Hecuba signalled Kassandra to sit beside her, and whispered, "Now you truly look a princess of Troy, not a wild tribeswoman, my darling. How pretty you are."

Kassandra thought she must look like a painted doll, like the little effigies which came from Egypt and were intended for the tombs of Queens and Kings. That was what Polyxena looked like; but if her mother was pleased she would not protest.

When everyone was seated Priam proposed the first toast, raising his cup.

"To my splendid new son Paris, and to the kindly fate which has restored him to me and his mother, a comfort in our old age."

"But, Father," Hector protested in an undertone, "have you forgotten the prophecy at his birth, that he would bring down disaster on Troy? I was only a child, but I remember it well."

Priam looked displeased, Hecuba seemed about to cry. Paris looked unsurprised; Agelaus must have told him. But it was rude of Hector to mention it at a feast.

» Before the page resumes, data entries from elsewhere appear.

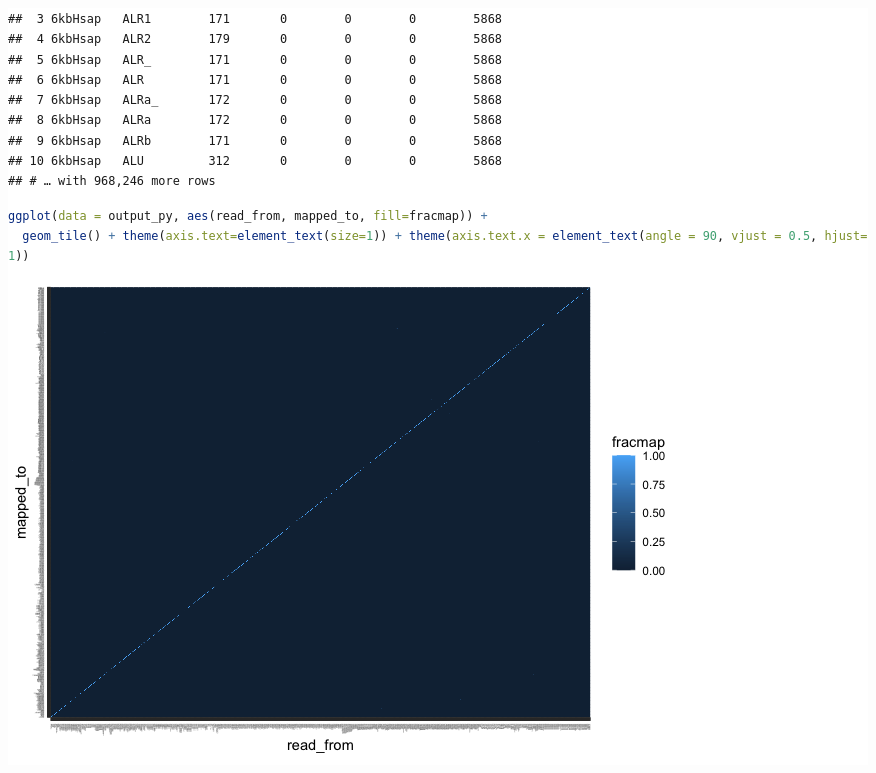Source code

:     ##  3 6kbHsap   ALR1        171       0        0        0        5868
    ##  4 6kbHsap   ALR2        179       0        0        0        5868
    ##  5 6kbHsap   ALR_        171       0        0        0        5868
    ##  6 6kbHsap   ALR         171       0        0        0        5868
    ##  7 6kbHsap   ALRa_       172       0        0        0        5868
    ##  8 6kbHsap   ALRa        172       0        0        0        5868
    ##  9 6kbHsap   ALRb        171       0        0        0        5868
    ## 10 6kbHsap   ALU         312       0        0        0        5868
    ## # … with 968,246 more rows

``` r
ggplot(data = output_py, aes(read_from, mapped_to, fill=fracmap)) +
  geom_tile() + theme(axis.text=element_text(size=1)) + theme(axis.text.x = element_text(angle = 90, vjust = 0.5, hjust=1))
```

![](08_HGDP_Cross-mapping_files/figure-gfm/unnamed-chunk-7-1.png)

Hector was in his finest robes, a tunic embroidered with gold which Kassandra recognized as the work of the Queen's own hands; Paris too had been given a fine robe and a new cloak like Kassandra's, and looked splendid. Priam surveyed them both with satisfaction as he said, "No, my son, I have not forgotten the omen which came not to me, but to my Queen. But the hand of the Gods has restored him to me, and no man can argue with Fate or the will of the Immortals."

"But are you certain," Hector persisted,"that it was the Gods," and not perhaps the work of some evil Fate bent on destroying our royal House?" Paris's dark face looked like a thundercloud, but Kassandra could not read her twin's thoughts now.